## What you are asked to do
Copy the listing below word for word, leaving out the pictures.

## Dataset excerpt
==*==
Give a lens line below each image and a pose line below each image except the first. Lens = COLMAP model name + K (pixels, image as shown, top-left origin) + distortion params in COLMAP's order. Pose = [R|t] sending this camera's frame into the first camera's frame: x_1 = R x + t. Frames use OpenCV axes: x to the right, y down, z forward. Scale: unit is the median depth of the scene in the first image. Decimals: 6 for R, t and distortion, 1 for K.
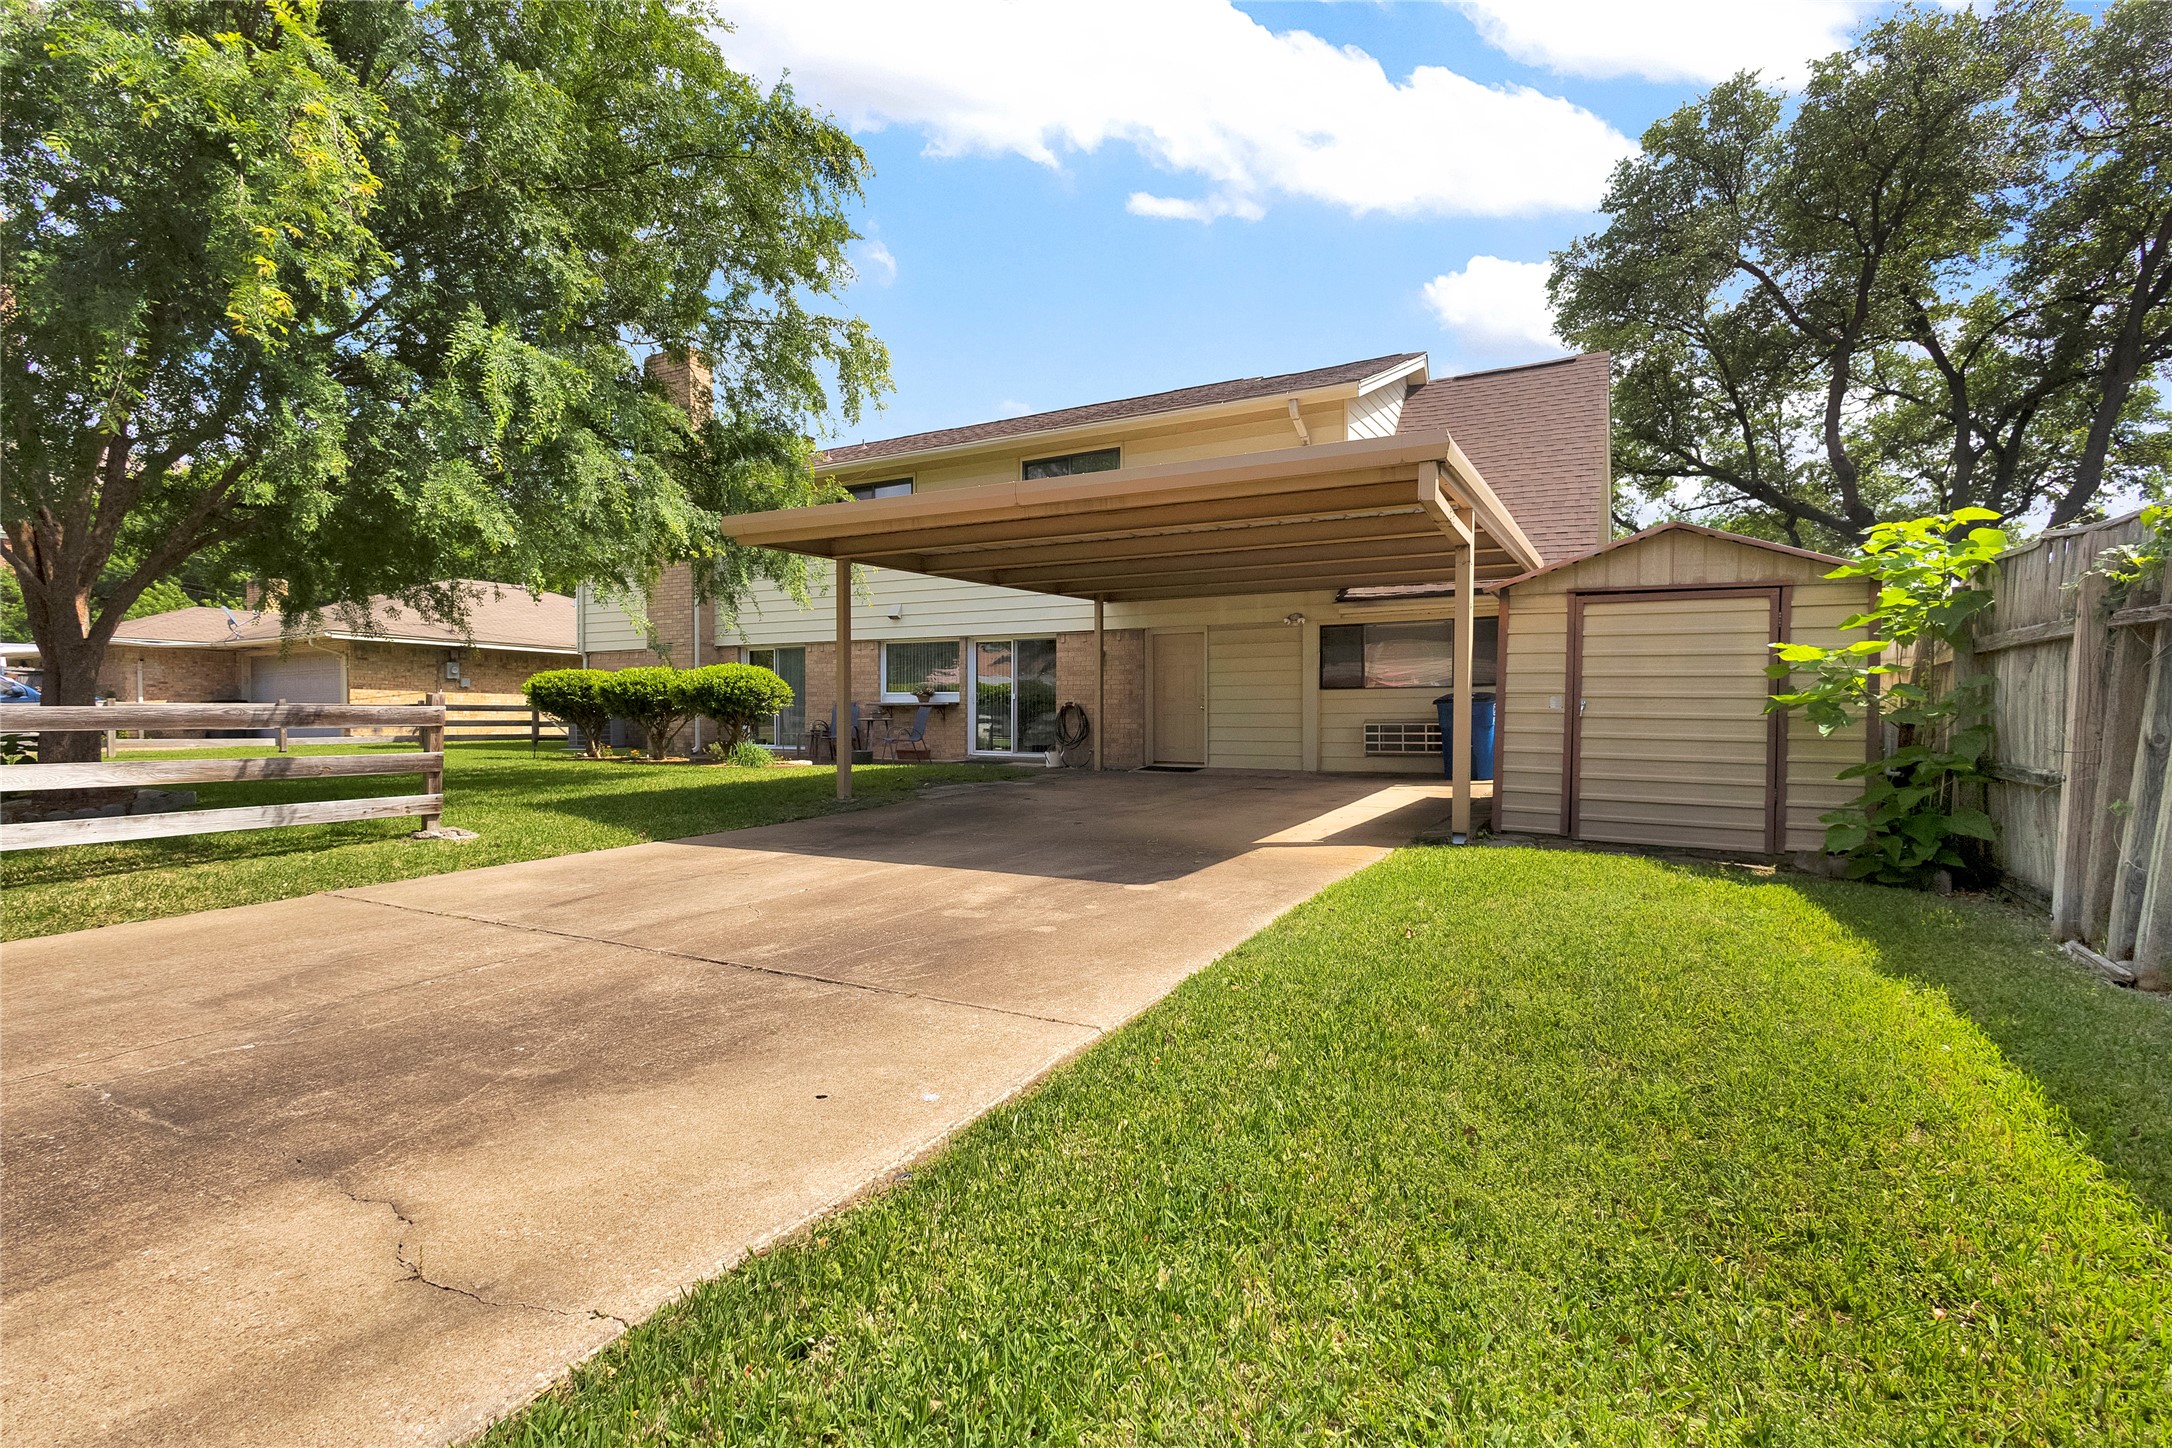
lens RADIAL K [[1017.0, 0, 1094.2], [0, 1017.0, 717.9], [0, 0, 1]] dist [0.013536, 0.000038]
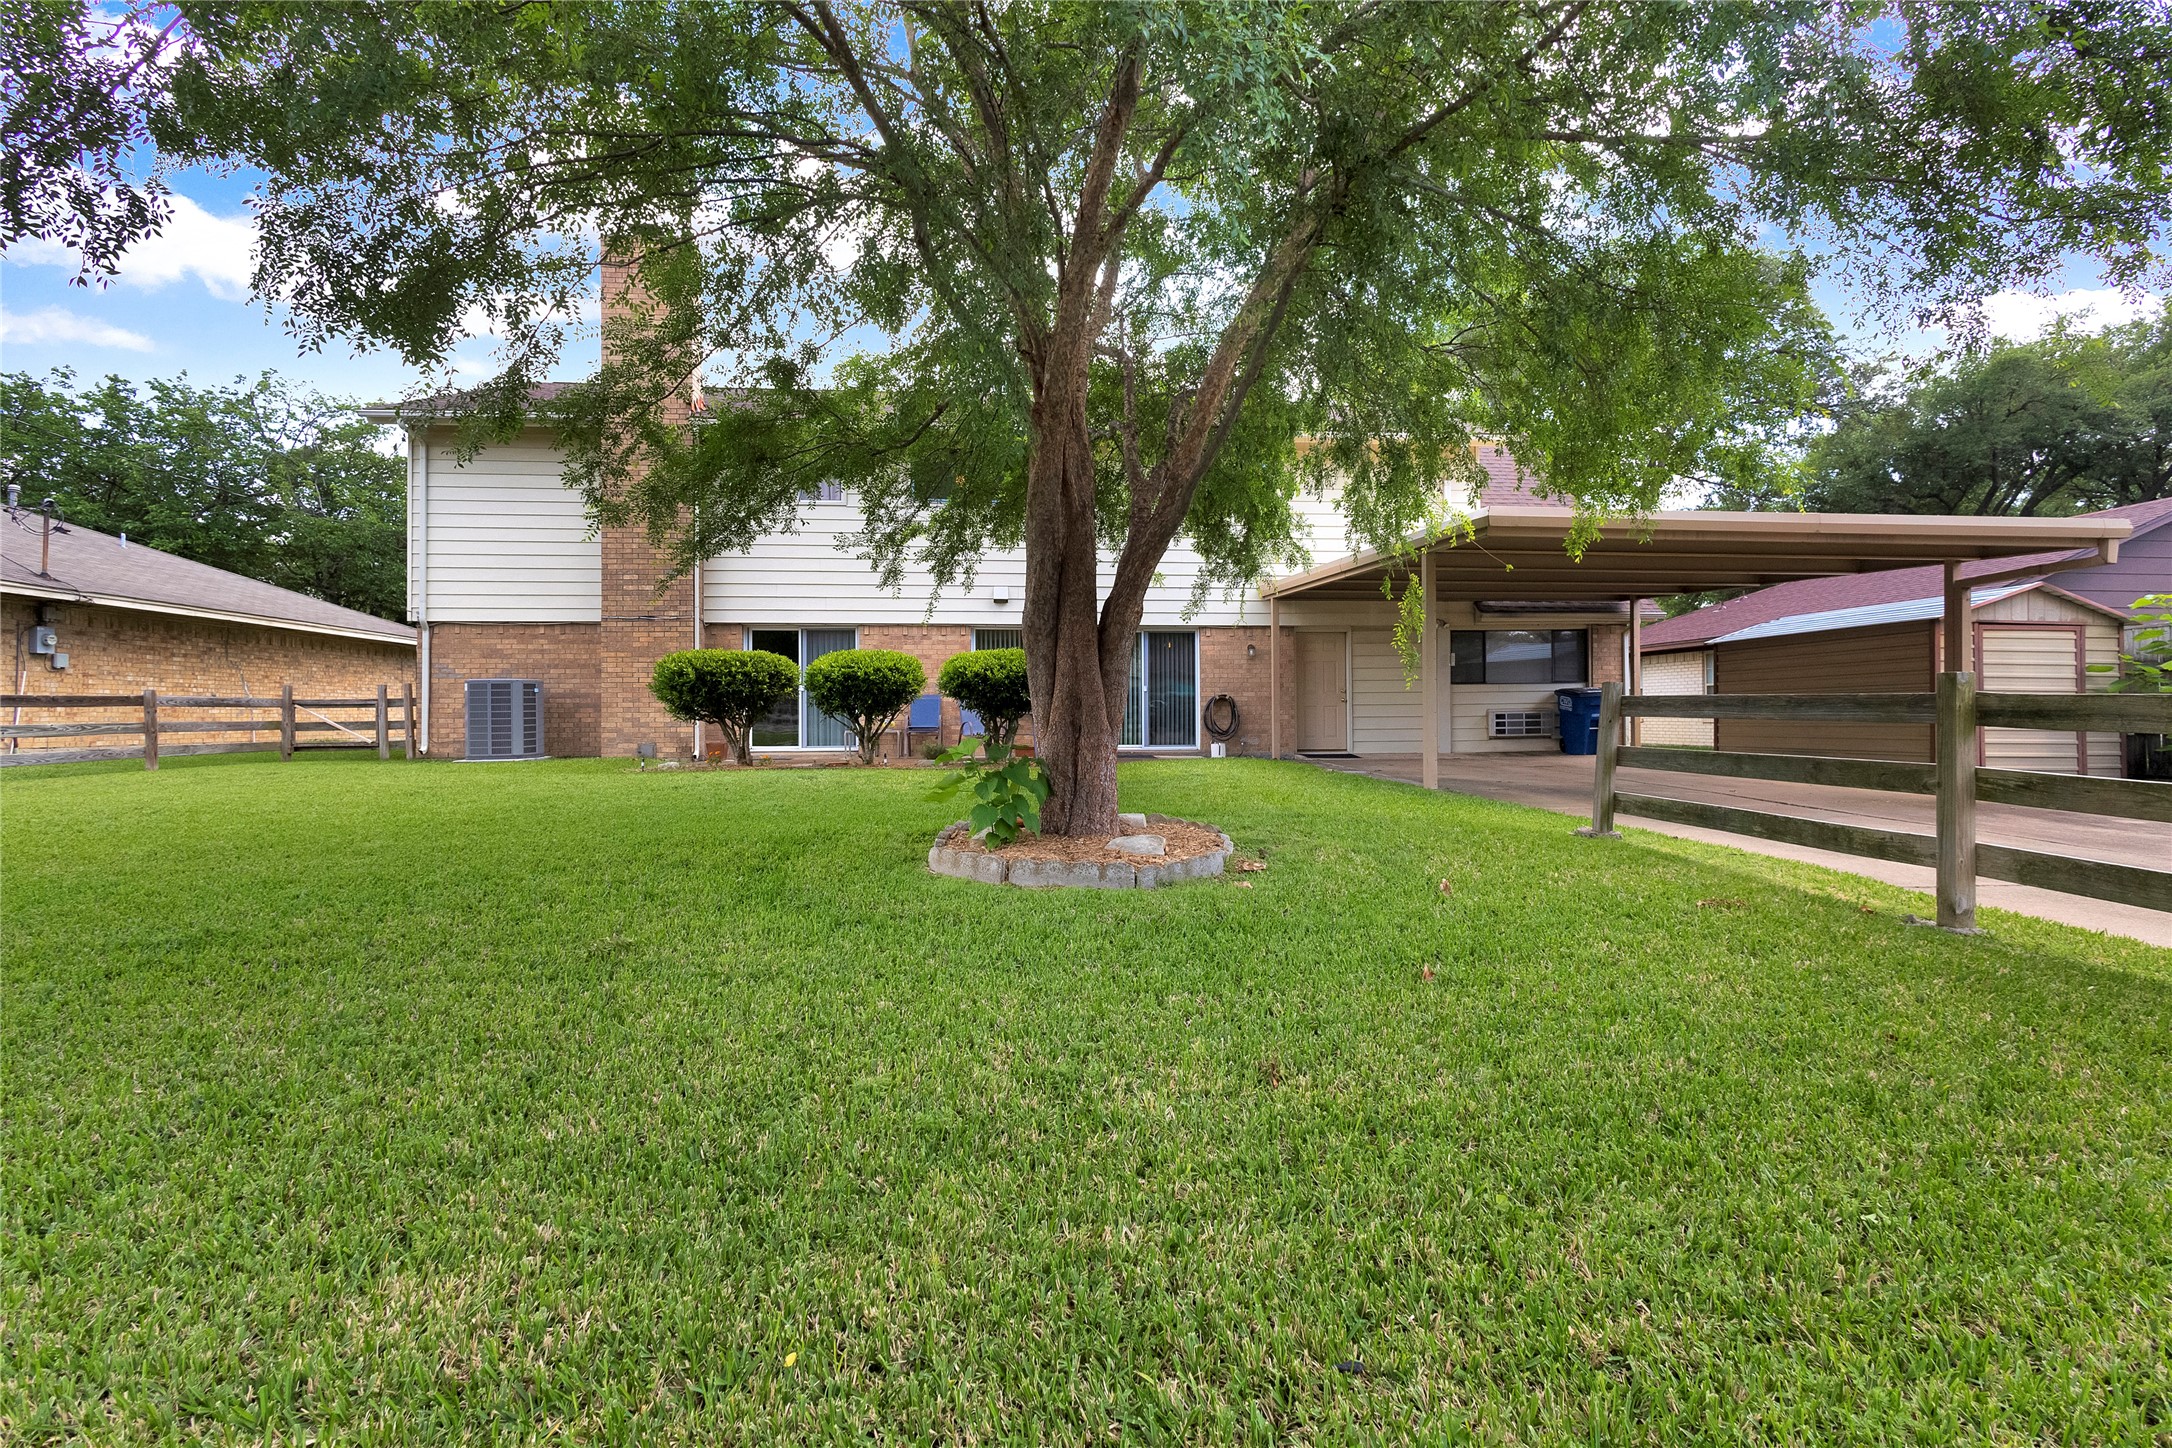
lens RADIAL K [[1017.0, 0, 1094.2], [0, 1017.0, 717.9], [0, 0, 1]] dist [0.013536, 0.000038]
pose [[0.813098, -0.009265, 0.582054, -0.709430], [0.008434, 0.999956, 0.004135, 0.002861], [-0.582066, 0.001547, 0.813140, 0.227489]]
==*==
## Exercise solution
Give a lens line below each image and a pose line below each image except the first. Lens = COLMAP model name + K (pixels, image as shown, top-left origin) + distortion params in COLMAP's order. Pose = [R|t] sending this camera's frame into the first camera's frame: x_1 = R x + t. Frames use OpenCV axes: x to the right, y down, z forward. Scale: unit is the median depth of the scene in the first image. Decimals: 6 for R, t and distortion, 1 for K.
lens RADIAL K [[1017.0, 0, 1094.2], [0, 1017.0, 717.9], [0, 0, 1]] dist [0.013536, 0.000038]
lens RADIAL K [[1017.0, 0, 1094.2], [0, 1017.0, 717.9], [0, 0, 1]] dist [0.013536, 0.000038]
pose [[0.813098, -0.009265, 0.582054, -0.709430], [0.008434, 0.999956, 0.004135, 0.002861], [-0.582066, 0.001547, 0.813140, 0.227489]]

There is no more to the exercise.